* **Brief**
Recast the listing from the line with "scientific name: Moorochloa eruciformis" through the line with "common name: bleg kødkerne" as a two-column CSV with the headers field and value. Give one row per line, with each part in its own quoted field and any line breaks turned into spaces.

(Records)
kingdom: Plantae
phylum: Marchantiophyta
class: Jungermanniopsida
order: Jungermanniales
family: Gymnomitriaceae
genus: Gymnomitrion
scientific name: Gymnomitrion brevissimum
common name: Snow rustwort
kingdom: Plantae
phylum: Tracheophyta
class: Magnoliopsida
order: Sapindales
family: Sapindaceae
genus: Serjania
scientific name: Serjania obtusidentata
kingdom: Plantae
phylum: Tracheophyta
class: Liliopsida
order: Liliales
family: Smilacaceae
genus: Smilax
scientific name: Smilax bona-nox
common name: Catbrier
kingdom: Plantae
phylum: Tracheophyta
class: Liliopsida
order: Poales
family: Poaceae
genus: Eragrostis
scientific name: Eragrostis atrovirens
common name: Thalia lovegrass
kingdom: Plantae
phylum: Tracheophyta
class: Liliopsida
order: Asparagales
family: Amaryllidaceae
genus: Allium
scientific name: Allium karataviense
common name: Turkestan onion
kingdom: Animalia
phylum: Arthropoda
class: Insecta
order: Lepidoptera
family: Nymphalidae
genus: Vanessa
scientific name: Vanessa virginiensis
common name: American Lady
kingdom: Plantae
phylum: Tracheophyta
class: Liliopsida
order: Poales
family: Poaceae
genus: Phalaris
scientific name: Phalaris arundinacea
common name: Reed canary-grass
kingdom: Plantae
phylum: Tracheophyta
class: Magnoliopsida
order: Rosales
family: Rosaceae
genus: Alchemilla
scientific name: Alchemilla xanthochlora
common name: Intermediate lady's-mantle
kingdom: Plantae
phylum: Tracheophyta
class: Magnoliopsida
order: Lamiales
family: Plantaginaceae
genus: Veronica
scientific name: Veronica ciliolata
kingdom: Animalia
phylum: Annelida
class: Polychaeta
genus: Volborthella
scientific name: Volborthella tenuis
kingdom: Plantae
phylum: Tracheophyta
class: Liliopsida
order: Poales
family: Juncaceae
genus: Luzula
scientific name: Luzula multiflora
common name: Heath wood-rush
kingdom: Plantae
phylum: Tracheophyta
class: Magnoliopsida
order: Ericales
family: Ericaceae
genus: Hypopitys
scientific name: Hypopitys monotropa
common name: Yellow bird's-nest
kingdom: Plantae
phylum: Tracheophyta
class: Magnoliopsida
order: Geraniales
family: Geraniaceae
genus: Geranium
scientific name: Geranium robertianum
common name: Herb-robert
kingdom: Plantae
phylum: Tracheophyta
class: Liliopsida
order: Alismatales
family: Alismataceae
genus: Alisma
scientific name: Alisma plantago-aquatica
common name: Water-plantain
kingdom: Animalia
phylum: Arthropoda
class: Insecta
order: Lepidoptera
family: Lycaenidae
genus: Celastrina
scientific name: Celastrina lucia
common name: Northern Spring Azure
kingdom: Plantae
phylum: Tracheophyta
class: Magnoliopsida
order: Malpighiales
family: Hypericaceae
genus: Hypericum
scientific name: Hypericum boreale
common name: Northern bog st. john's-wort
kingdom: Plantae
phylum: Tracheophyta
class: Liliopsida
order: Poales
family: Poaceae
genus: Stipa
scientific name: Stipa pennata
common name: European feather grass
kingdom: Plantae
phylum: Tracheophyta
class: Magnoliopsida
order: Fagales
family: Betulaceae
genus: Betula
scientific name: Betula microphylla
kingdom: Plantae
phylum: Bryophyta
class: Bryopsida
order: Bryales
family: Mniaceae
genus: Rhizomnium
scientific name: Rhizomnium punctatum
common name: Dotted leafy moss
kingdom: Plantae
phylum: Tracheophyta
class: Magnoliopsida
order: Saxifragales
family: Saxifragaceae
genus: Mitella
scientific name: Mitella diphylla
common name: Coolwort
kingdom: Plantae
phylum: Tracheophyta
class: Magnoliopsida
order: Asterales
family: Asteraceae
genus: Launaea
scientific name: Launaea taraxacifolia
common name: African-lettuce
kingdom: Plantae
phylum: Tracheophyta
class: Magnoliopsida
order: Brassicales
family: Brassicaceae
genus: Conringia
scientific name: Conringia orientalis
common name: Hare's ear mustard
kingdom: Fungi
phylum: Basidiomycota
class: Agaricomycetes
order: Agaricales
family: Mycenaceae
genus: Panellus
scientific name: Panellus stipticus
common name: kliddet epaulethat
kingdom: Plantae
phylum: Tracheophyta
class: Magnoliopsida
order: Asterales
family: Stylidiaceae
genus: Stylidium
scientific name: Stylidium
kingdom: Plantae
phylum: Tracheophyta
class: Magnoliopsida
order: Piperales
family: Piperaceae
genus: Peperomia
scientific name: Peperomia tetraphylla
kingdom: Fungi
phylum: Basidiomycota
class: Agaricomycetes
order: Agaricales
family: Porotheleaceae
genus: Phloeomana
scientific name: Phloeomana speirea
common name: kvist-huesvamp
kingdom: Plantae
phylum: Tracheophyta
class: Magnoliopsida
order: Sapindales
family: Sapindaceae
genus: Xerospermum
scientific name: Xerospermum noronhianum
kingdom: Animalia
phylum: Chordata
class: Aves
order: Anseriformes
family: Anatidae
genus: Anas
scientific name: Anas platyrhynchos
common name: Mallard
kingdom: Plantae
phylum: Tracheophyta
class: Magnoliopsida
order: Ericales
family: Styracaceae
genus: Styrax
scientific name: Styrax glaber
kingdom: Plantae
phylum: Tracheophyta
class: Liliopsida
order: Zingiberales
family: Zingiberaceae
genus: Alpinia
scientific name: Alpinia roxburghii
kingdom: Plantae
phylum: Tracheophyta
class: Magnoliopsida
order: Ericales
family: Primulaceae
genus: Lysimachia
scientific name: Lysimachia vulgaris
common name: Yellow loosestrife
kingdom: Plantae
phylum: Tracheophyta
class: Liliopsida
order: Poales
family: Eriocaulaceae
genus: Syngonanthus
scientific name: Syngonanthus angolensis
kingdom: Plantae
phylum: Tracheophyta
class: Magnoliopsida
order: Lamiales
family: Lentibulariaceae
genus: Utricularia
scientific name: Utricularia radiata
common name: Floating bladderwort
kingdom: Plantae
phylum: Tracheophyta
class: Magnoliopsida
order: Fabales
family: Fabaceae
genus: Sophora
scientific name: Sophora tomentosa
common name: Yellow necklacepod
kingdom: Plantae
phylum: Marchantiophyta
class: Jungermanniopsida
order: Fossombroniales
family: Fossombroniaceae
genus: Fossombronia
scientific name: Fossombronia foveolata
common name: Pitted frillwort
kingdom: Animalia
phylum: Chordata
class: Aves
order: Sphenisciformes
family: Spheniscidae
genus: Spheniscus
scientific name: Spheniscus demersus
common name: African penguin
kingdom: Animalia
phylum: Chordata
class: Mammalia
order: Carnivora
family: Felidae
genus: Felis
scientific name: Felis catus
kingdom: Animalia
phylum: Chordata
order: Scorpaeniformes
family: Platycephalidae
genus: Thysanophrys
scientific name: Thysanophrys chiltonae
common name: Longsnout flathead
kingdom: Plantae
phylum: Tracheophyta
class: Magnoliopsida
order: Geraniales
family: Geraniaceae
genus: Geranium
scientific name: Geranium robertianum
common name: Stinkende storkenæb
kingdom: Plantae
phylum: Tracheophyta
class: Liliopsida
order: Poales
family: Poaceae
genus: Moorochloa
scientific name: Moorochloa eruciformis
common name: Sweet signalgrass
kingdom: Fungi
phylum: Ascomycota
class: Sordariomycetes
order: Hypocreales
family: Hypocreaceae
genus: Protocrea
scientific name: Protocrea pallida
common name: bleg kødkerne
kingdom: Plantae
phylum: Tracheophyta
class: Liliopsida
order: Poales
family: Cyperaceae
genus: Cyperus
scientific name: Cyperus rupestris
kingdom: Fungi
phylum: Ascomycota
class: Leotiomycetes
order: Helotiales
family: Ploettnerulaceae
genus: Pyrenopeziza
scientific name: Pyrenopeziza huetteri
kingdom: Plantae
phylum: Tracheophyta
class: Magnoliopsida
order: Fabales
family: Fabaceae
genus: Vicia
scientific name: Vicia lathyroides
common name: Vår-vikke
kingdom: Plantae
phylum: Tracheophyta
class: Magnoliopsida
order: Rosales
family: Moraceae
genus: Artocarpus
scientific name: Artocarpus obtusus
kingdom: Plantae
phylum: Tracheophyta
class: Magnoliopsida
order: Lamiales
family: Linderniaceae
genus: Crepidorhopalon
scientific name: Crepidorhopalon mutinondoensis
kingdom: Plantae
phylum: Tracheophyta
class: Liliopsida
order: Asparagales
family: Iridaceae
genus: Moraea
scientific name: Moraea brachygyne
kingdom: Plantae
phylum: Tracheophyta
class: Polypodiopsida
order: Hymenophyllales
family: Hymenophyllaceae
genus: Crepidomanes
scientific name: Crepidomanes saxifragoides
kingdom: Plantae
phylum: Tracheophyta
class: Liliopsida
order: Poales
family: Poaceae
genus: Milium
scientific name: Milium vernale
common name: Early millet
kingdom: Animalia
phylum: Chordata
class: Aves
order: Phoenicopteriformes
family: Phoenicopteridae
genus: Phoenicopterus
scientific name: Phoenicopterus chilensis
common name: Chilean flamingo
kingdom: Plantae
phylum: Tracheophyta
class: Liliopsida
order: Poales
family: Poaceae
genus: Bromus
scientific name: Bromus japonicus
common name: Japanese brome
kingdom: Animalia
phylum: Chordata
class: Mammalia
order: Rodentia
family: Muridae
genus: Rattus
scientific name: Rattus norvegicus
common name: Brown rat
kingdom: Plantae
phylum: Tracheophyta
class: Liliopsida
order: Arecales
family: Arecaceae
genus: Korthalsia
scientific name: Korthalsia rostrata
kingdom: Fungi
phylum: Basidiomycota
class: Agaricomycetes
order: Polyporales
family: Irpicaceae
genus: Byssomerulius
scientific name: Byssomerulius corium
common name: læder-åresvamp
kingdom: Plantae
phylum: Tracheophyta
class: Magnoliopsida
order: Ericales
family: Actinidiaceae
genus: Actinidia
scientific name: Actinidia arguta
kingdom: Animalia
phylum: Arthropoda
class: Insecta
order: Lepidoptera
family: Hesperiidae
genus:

* **Worked solution**
field,value
"scientific name:","Moorochloa eruciformis"
"common name:","Sweet signalgrass"
"kingdom:","Fungi"
"phylum:","Ascomycota"
"class:","Sordariomycetes"
"order:","Hypocreales"
"family:","Hypocreaceae"
"genus:","Protocrea"
"scientific name:","Protocrea pallida"
"common name:","bleg kødkerne"